# [Exercise directions]
Find the line with "dynamic real-time deformability" in the data below. Repeat it and every line after it up to the end, exactly, but drop the pictures.

# [Material supplied]
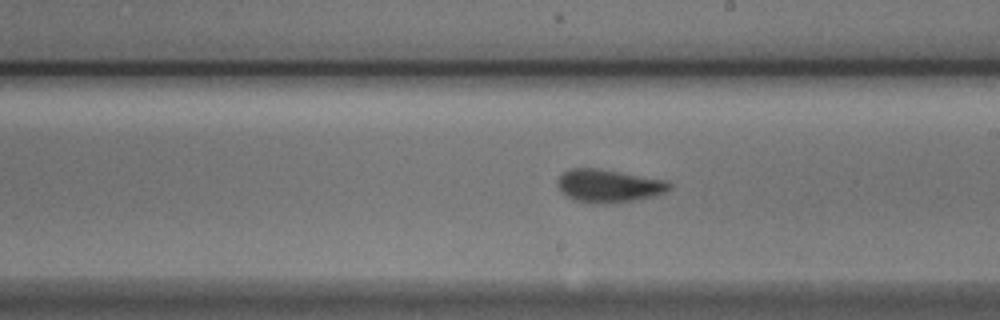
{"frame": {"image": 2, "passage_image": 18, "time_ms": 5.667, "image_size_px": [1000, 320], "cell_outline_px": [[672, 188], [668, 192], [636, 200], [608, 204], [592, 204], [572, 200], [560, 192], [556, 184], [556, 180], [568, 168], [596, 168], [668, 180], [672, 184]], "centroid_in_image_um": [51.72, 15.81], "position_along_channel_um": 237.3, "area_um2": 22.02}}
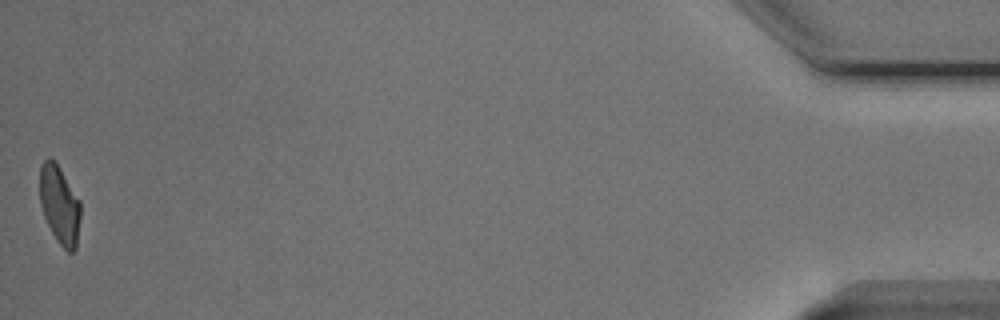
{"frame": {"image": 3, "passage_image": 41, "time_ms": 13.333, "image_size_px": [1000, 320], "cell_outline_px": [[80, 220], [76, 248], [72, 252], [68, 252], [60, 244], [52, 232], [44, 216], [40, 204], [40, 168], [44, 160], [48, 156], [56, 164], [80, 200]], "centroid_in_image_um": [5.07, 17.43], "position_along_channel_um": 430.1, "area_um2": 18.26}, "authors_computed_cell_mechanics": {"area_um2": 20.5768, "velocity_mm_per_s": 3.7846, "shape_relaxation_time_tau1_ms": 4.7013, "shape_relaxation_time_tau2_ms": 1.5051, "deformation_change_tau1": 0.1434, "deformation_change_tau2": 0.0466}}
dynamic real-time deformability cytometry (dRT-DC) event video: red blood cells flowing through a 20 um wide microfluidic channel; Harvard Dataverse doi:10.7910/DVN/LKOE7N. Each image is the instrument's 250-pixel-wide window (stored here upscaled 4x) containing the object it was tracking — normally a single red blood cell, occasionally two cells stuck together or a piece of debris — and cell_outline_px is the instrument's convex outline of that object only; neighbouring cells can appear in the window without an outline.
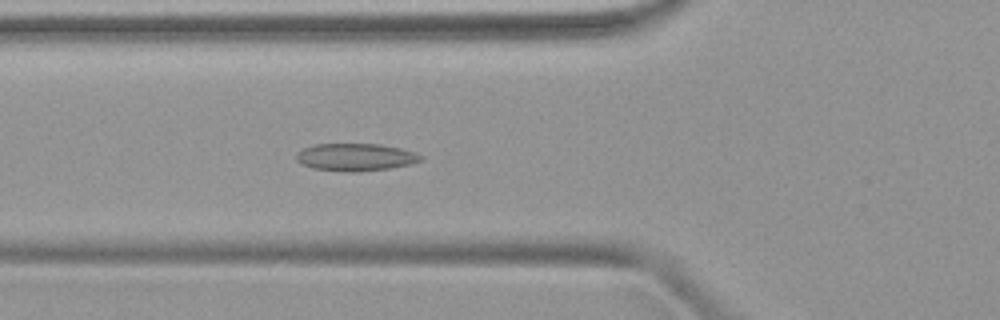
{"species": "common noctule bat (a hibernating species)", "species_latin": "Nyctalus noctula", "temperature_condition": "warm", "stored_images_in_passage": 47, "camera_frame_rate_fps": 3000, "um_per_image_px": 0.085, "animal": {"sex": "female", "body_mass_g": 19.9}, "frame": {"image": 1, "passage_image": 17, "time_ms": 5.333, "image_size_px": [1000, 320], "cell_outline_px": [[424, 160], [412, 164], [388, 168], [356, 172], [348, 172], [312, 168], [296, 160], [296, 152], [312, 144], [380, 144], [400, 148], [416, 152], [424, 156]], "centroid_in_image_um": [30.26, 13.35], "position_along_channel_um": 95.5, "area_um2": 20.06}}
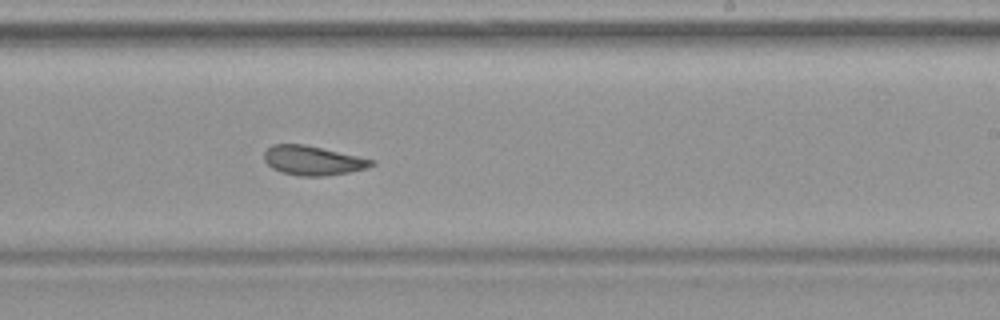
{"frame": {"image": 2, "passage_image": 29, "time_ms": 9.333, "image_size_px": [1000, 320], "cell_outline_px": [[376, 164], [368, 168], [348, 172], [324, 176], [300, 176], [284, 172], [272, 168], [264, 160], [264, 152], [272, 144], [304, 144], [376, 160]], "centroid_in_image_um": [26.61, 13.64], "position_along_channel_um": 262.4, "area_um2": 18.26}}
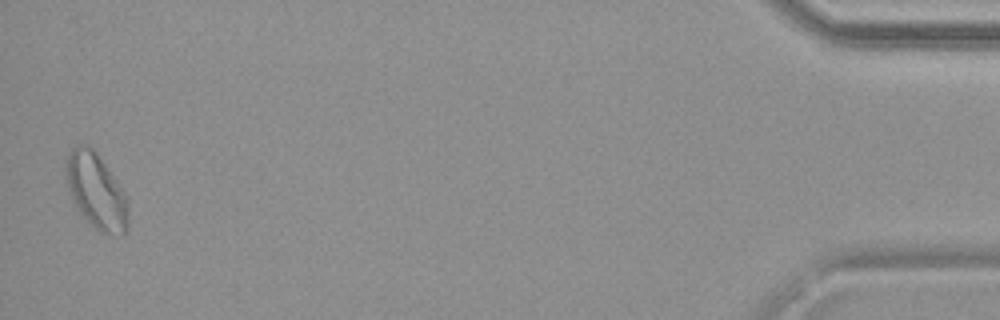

# [Finished task]
dynamic real-time deformability cytometry (dRT-DC) event video: red blood cells flowing through a 20 um wide microfluidic channel; Harvard Dataverse doi:10.7910/DVN/LKOE7N. Each image is the instrument's 250-pixel-wide window (stored here upscaled 4x) containing the object it was tracking — normally a single red blood cell, occasionally two cells stuck together or a piece of debris — and cell_outline_px is the instrument's convex outline of that object only; neighbouring cells can appear in the window without an outline.
{"species": "common noctule bat (a hibernating species)", "species_latin": "Nyctalus noctula", "temperature_condition": "warm", "stored_images_in_passage": 47, "camera_frame_rate_fps": 3000, "um_per_image_px": 0.085, "animal": {"sex": "female", "body_mass_g": 19.9}, "frame": {"image": 1, "passage_image": 17, "time_ms": 5.333, "image_size_px": [1000, 320], "cell_outline_px": [[424, 160], [412, 164], [388, 168], [356, 172], [348, 172], [312, 168], [296, 160], [296, 152], [312, 144], [380, 144], [400, 148], [416, 152], [424, 156]], "centroid_in_image_um": [30.26, 13.35], "position_along_channel_um": 95.5, "area_um2": 20.06}}
{"frame": {"image": 2, "passage_image": 29, "time_ms": 9.333, "image_size_px": [1000, 320], "cell_outline_px": [[376, 164], [368, 168], [348, 172], [324, 176], [300, 176], [284, 172], [272, 168], [264, 160], [264, 152], [272, 144], [304, 144], [376, 160]], "centroid_in_image_um": [26.61, 13.64], "position_along_channel_um": 262.4, "area_um2": 18.26}}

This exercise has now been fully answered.